Darwin and natural selection: are we still evolving?

“A good definition of culture could be: anything that curbs natural selection.” This is according to Jaume Bertranpetit, researcher at the Institute for Evolutionary Biology (CISC-UPF) in Barcelona and co-leader of this B·Debate session with Elena Bosch. If natural selection is the basic mechanism behind evolution as proposed by Darwin, and if human beings are deeply immersed in what we call culture, the question is: are we still evolving?

The short answer is yes, at least if we take into account the past thousands of years. Examples of genetic adaptations after the first humans left Africa can be seen in lighter skin tone to improve vitamin D production, ability to digest milk throughout our lives and certain populations’ adaptation to higher elevations. New genetic tools are making it possible to explore other changes not by observing traits but through the marks natural selection leaves on the genome.

To discuss the latest advances in this field, several top international experts met for the debate entitled ‘Natural Selection in Humans: Understanding our adaptations’, organized by B·Debate –an initiative of Biocat and the “la Caixa” Foundation to promote scientific debate– and the Institute for Evolutionary Biology (CSIC-UPF) and Pompeu Fabra University (UPF).

CONCLUSIONS:

  1. Genetic tools are allowing us to disentangle the marks left by natural selection in humans over the past thousands of years.

  2. Some of the more recent changes include lighter skin tone to take advantage of sunlight and adapting to life at higher elevations or specific diets.

  3. The immune system is one of the parts of the body that shows the most variation among populations, and could explain differences in response to infectious diseases, which varies widely in time and space, and in the frequency of autoimmune diseases.

  4. There are traits that seem to be changing, like a tendency to be taller. However, scientists doubt this is a mechanism of natural selection.

▶ [DATASET EXCERPTS]
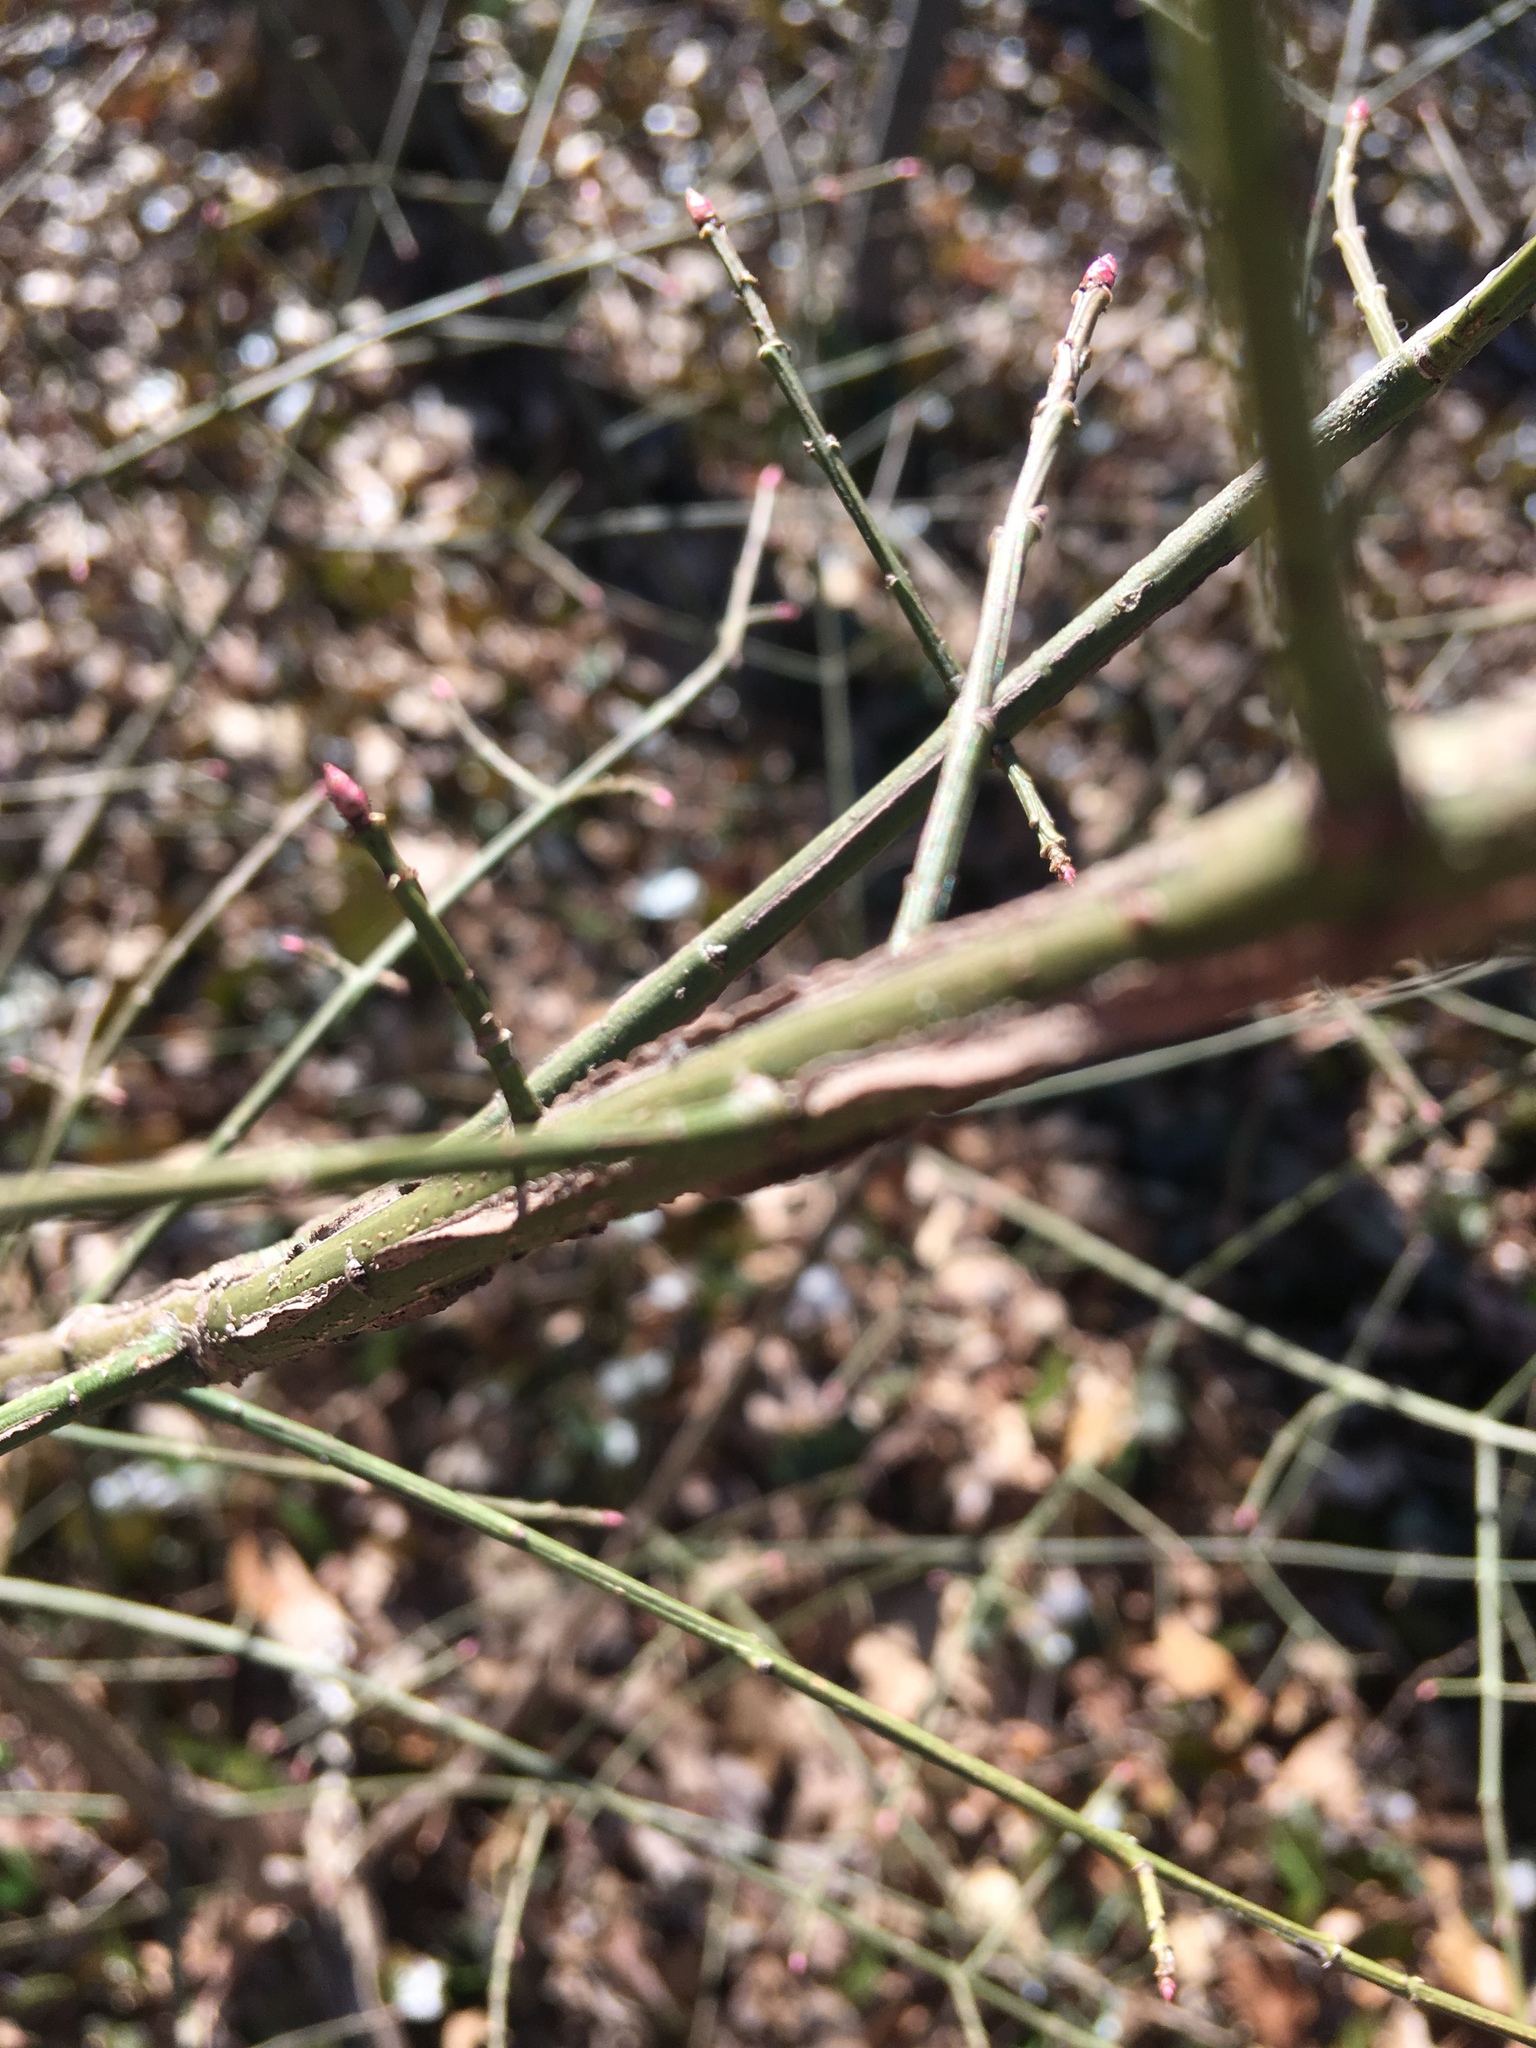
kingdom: Plantae
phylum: Tracheophyta
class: Magnoliopsida
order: Celastrales
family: Celastraceae
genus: Euonymus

▶ [EXERCISES]
- A) Answer these questions about the natural selection article:
(i) Who co-leads the B·Debate session with Jaume Bertranpetit?
(ii) Which part of the body do the conclusions say shows the most variation among populations?
(iii) Which two organizations launched the B·Debate initiative?
- B) In one to three sentences, explain why lighter skin tone developed as a genetic adaptation in humans, according to the natural selection article.
The records are separate material and have no connection to the text on natural selection.

▶ [ANSWERS IN ORDER]
- A)
(i) Elena Bosch.
(ii) The immune system.
(iii) Biocat and the "la Caixa" Foundation.

- B) Lighter skin tone developed after the first humans left Africa because it improved vitamin D production. The conclusions describe this as a way to take advantage of sunlight.